When testing the program in practice, do not forget to add the DT1 temperature sensors according to the configuration instructions. Please note, when adding two or more sensors, you must connect them in turn. Time intervals and temperature ranges are adjusted locally.
Each time the program is loaded into the module’s memory, the configurator program must be restarted.
At first glance, it might seem that everything is very complicated. But in fact, you just need to understand the algorithm, like on any other device. Take one of the inputs as a basis and simply begin to describe the conditions. In this case, Input 4 was taken as a basis.

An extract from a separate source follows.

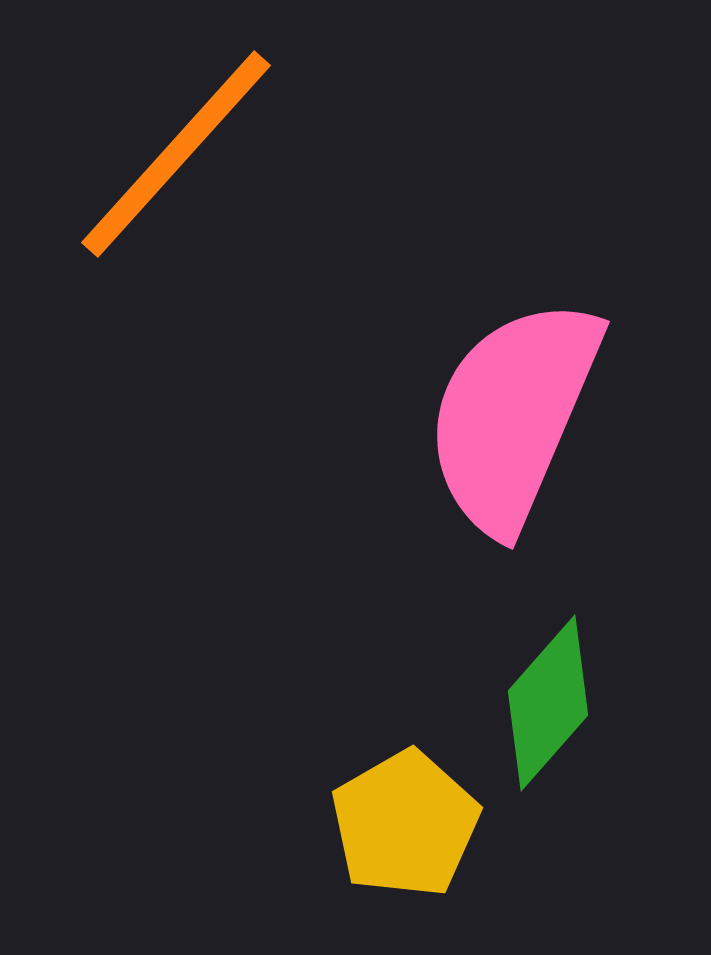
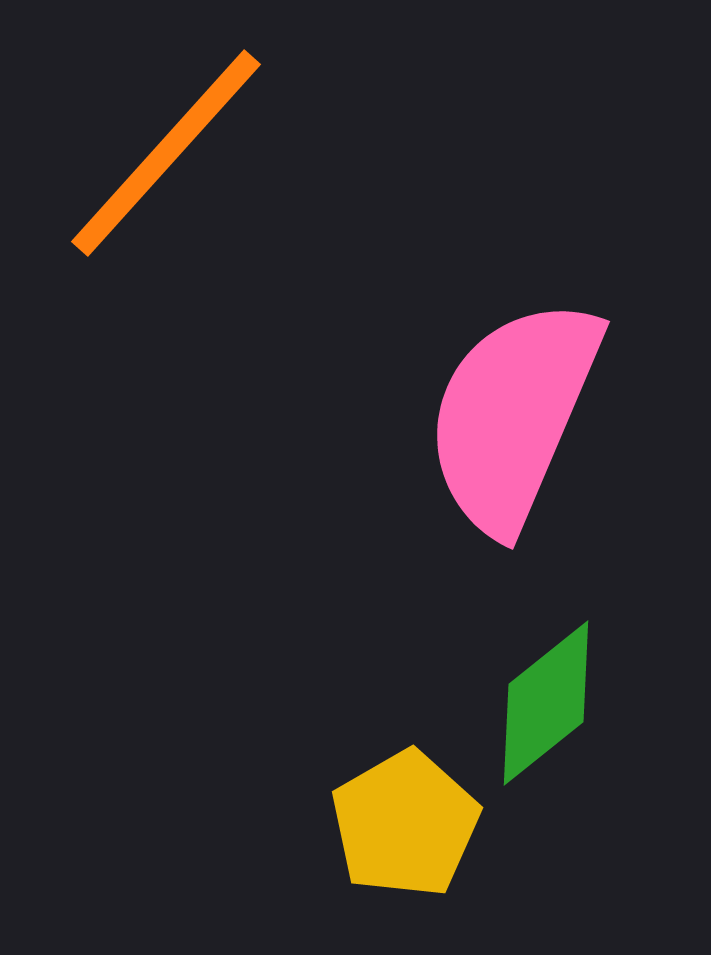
orange line: moved 10 px left, 1 px up
green diamond: moved 2 px left; rotated 10 degrees clockwise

If necessary, you can always adjust the algorithm for a particular task.
With a total power consumption of electrical appliances of up to 7 kW, instead of the MP220op + Starter, the MP146 power module can be used :
To be continued ...
Authors of the solution: Е.А. Sapunov, V.A. Rublev (UA4LOU)
Attention!
Only from 02/18/2016 to 10-00 02/24/2016 on the MP8036 multi the festive price is valid, you can buy it for 5,000.00 rubles!
The discount on the product is cumulative with the discount for online payment!